### WHAT THE TASK ASKS
Using the Uber article, answer these:
1. How many internal Uber documents did Mark MacGann leak, and to whom?
2. How did Uber respond in New Zealand to letters from transport officials?
3. In what year did Travis Kalanick leave Uber?

### TEXT PROVIDED
◆ ◆ ◆ ◆ ◆
Griffin on Tech: The lesson from Uber’s cut-throat gameplan
Big Tech is leaking like never before.
Last year Frances Haugen walked out of Facebook with thousands of internal documents outlining how executives ignored evidence their platforms were causing harm to users.
Weeks later she was in front of the US Congress giving testimony to lawmakers who are drafting legislation aimed at curbing the influence of Big Tech platforms.
Google engineer Blake Lemoine was suspended last month after going public with somewhat overblown concerns that the company’s LaMDA artificial intelligence system had become sentient. Now Mark MacGann, a former lobbyist for Uber who helped the ride-hailing tech company expand beyond the US in the chaotic days under the leadership of founder Travis Kalanick in the mid-2010s, has leaked 124,000 internal Uber documents to the Guardian.
Uber's share price is down 55% in the last year
“I regret being part of a group of people which massaged the facts to earn the trust of drivers, of consumers and of political elites,” MacGann said.
“I should have shown more common sense and pushed harder to stop the craziness.”
The resulting investigative series reveals the extent to which Kalanick drove Uber to ignore local transport regulations, aggressively lobby public figures, and mislead the police to cement its disruptive business model around the world.
Break it till you make it
MacGann is now apparently full of remorse over pushing aggressively throughout Europe and the Middle East for the liberalisation of transport rules to further Uber’s aims. In New Zealand the company just ignored letters from transport officials pointing out that it was breaching existing regulations that governed how taxis and private car companies operated.
Uber’s plan was to get the Uber app onto as many phones as possible and lure drivers in with the promise of low start-up costs and the opportunity to earn decent money. If it moved fast enough, Kalanick hoped, Uber would become part of the fabric of transport and politicians and bureaucrats attempting to enforce regulations would face a consumer backlash.
It sort of worked. But it turned out to be a lot messier than that, a sordid tale of unethical, if and possibly illegal activity that stretched around the globe.
In many respects, MacGann’s leaks are convenient for Uber, which has spent this week pointing out that Kalanick left Uber in 2017 and the company has changed its ways.
◆ ◆ ◆ ◆ ◆
### GIVEN RECORDS
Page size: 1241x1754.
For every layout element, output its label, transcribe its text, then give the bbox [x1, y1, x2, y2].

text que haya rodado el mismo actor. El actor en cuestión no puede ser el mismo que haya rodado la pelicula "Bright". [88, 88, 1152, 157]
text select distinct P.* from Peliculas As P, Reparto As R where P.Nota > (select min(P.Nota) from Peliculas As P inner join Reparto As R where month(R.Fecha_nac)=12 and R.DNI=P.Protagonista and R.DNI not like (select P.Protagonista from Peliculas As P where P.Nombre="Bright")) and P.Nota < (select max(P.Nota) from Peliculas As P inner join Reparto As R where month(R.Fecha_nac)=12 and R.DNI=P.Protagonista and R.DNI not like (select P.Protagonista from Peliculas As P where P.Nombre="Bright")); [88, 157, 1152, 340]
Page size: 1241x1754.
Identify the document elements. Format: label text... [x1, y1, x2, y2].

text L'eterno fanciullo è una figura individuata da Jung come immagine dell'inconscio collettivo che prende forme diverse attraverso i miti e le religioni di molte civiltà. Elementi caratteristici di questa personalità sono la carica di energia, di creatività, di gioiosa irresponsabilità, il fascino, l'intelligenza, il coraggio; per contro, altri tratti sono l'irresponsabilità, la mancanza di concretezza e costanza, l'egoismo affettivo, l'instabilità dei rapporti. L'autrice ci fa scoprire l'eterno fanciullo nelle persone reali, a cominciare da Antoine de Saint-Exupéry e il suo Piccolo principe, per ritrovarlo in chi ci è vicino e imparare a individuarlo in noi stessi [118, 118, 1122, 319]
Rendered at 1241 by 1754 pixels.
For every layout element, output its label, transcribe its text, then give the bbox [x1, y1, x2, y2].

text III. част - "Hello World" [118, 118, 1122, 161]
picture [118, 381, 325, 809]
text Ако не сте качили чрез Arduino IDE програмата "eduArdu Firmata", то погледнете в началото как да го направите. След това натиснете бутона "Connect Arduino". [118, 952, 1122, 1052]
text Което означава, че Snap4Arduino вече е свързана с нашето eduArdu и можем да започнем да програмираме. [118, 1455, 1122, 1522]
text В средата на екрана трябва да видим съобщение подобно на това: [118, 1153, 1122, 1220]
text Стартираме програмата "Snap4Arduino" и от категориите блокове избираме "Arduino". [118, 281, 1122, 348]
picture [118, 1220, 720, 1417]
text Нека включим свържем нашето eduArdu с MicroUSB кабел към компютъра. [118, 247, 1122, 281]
◆ ◆ ◆ ◆ ◆
### COMPLETE OUTPUT
1. 124,000 documents, to the Guardian.
2. It ignored them.
3. 2017.